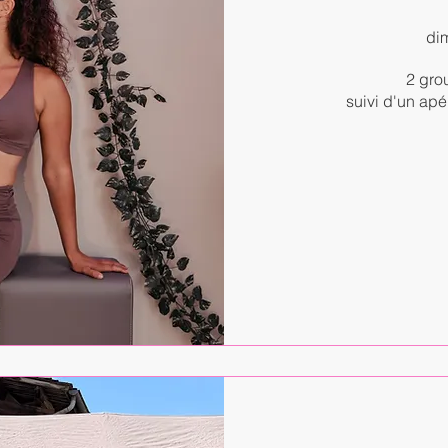
dim
2 gro
suivi d'un apér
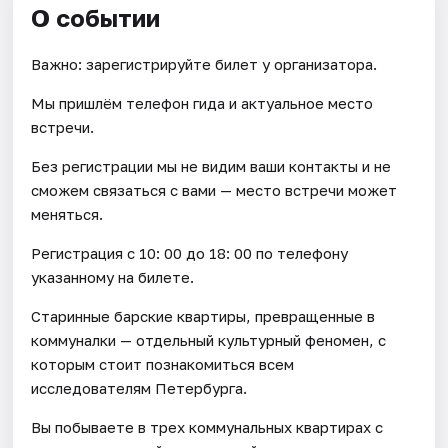
О событии
Важно: зарегистрируйте билет у организатора.
Мы пришлём телефон гида и актуальное место
встречи.
Без регистрации мы не видим ваши контакты и не
сможем связаться с вами — место встречи может
меняться.
Регистрация с 10: 00 до 18: 00 по телефону
указанному на билете.
Старинные барские квартиры, превращенные в
коммуналки — отдельный культурный феномен, с
которым стоит познакомиться всем
исследователям Петербурга.
Вы побываете в трех коммунальных квартирах с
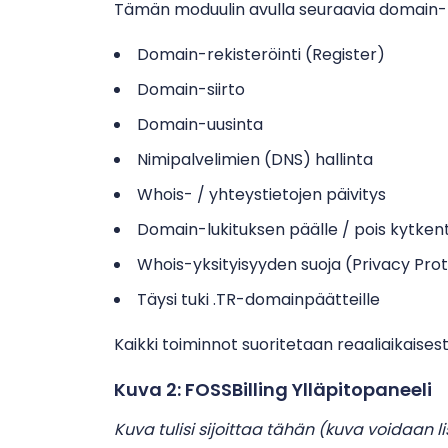
Tämän moduulin avulla seuraavia domain-to
Domain-rekisteröinti (Register)
Domain-siirto
Domain-uusinta
Nimipalvelimien (DNS) hallinta
Whois- / yhteystietojen päivitys
Domain-lukituksen päälle / pois kytken
Whois-yksityisyyden suoja (Privacy Pro
Täysi tuki .TR-domainpäätteille
Kaikki toiminnot suoritetaan reaaliaikaise
Kuva 2: FOSSBilling Ylläpitopaneeli
Kuva tulisi sijoittaa tähän (kuva voidaan l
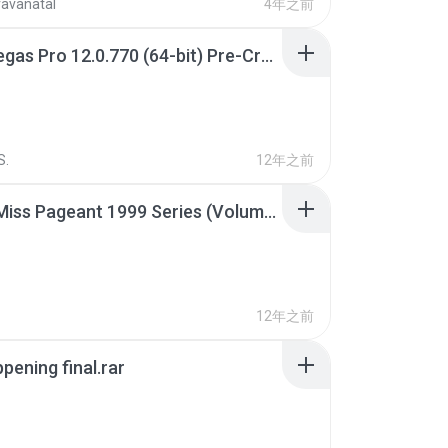
ravanatal
4年之前
Sony Vegas Pro 12.0.770 (64-bit) Pre-Cracked.zip
S.
12年之前
Junior Miss Pageant 1999 Series (Volume I Part I NC 6).7z
12年之前
pening final.rar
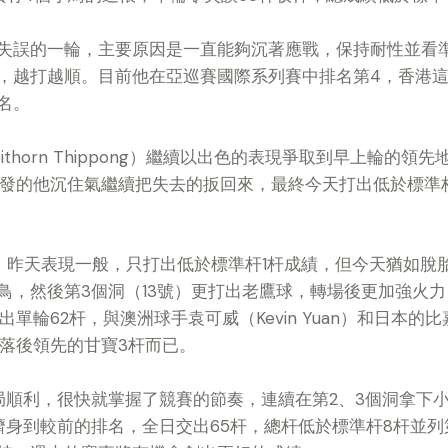
失誤的一輪，主要原因是一直能夠沉著應戰，保持耐性並看
，越打越順。目前他在亞巡賽國際系列賽中排名第4，香港
名。
thorn Thippong）繼續以出色的表現爭取到早上輪的領先
出發的他沉住氣繼續把失去的扳回來，最終今天打出低於標準杆
。
 Bae）昨天表現一般，只打出低於標準杆1杆成績，但今天猶如
鳥，然後第3個洞（13號）更打出老鷹球，轉場後更加強火力
輪62杆，與澳洲球手袁可威（Kevin Yuan）和日本的比嘉一貴
，落後領先的甘寶3杆而已。
局順利，很快就掌握了競賽的節奏，連續在第2、3個洞拿下
躋身到較前的排名，全日交出65杆，總杆低於標準杆8杆並列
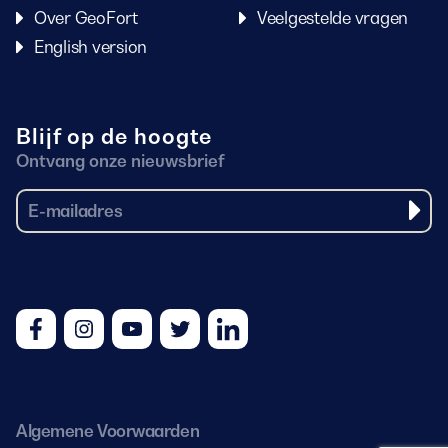
Over GeoFort
Veelgestelde vragen
English version
Blijf op de hoogte
Ontvang onze nieuwsbrief
Facebook
Instagram
Youtube
Twitter
LinkedIn
Algemene Voorwaarden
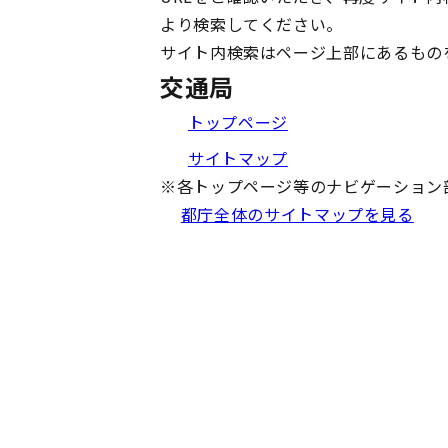
より検索してください。
サイト内検索はページ上部にあるもの
交通局
トップページ
サイトマップ
※
各トップページ等のナビゲーション
都庁全体のサイトマップを見る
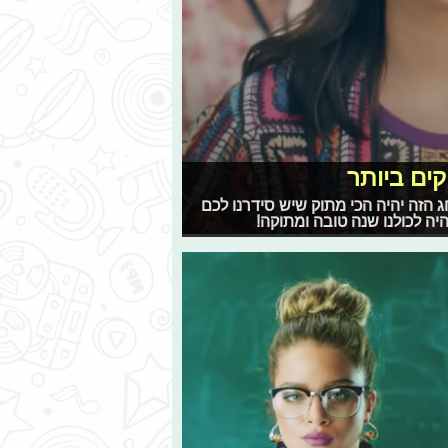
ים ביותר
 הזה יהיה הכי מתוק שיש סידרנו לכם
ה לכולנו שנה טובה ומתוקה!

• REQUIREMENT:
Copy the lines starting with the one that contains "Over GeoFort" and continuing through the final line, including both ends. Leave the pictures out.

• SOLUTION BELOW:
Over GeoFort
Veelgestelde vragen
English version
Blijf op de hoogte
Ontvang onze nieuwsbrief
Facebook
Instagram
Youtube
Twitter
LinkedIn
Algemene Voorwaarden
より検索してください。
サイト内検索はページ上部にあるもの
交通局
トップページ
サイトマップ
※
各トップページ等のナビゲーション
都庁全体のサイトマップを見る
ים ביותר
 הזה יהיה הכי מתוק שיש סידרנו לכם
ה לכולנו שנה טובה ומתוקה!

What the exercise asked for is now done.